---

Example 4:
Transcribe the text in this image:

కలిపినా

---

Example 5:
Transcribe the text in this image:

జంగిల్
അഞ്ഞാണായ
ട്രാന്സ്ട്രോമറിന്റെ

PROBLEM TO SOLVE >>
Every record above is to be given again precisely.

TASK OUTPUT >>
---

Example 4:
Transcribe the text in this image:

కలిపినా

---

Example 5:
Transcribe the text in this image:

జంగిల్
അഞ്ഞാണായ
ട്രാന്സ്ട്രോമറിന്റെ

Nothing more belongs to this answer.